What to produce: Write out the records that follow with every word intact.

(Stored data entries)
--------------------------------

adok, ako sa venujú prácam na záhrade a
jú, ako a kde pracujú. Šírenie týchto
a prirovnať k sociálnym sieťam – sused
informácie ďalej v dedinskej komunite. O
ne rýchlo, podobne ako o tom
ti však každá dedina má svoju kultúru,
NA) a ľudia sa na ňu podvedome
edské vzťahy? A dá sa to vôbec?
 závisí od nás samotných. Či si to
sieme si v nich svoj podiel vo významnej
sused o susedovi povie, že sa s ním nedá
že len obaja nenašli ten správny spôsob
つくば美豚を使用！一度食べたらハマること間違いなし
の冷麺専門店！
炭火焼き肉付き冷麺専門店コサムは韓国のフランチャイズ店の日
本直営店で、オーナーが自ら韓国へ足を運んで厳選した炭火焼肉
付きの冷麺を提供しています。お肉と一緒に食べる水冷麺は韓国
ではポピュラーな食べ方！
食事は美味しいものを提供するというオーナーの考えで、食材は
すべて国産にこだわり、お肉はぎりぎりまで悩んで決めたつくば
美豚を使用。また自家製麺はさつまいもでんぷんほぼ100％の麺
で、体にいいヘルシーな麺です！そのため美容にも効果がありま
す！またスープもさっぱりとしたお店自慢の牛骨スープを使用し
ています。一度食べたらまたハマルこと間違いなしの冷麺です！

--------------------------------

Task answer:
adok, ako sa venujú prácam na záhrade a
jú, ako a kde pracujú. Šírenie týchto
a prirovnať k sociálnym sieťam – sused
informácie ďalej v dedinskej komunite. O
ne rýchlo, podobne ako o tom
ti však každá dedina má svoju kultúru,
NA) a ľudia sa na ňu podvedome
edské vzťahy? A dá sa to vôbec?
 závisí od nás samotných. Či si to
sieme si v nich svoj podiel vo významnej
sused o susedovi povie, že sa s ním nedá
že len obaja nenašli ten správny spôsob
つくば美豚を使用！一度食べたらハマること間違いなし
の冷麺専門店！
炭火焼き肉付き冷麺専門店コサムは韓国のフランチャイズ店の日
本直営店で、オーナーが自ら韓国へ足を運んで厳選した炭火焼肉
付きの冷麺を提供しています。お肉と一緒に食べる水冷麺は韓国
ではポピュラーな食べ方！
食事は美味しいものを提供するというオーナーの考えで、食材は
すべて国産にこだわり、お肉はぎりぎりまで悩んで決めたつくば
美豚を使用。また自家製麺はさつまいもでんぷんほぼ100％の麺
で、体にいいヘルシーな麺です！そのため美容にも効果がありま
す！またスープもさっぱりとしたお店自慢の牛骨スープを使用し
ています。一度食べたらまたハマルこと間違いなしの冷麺です！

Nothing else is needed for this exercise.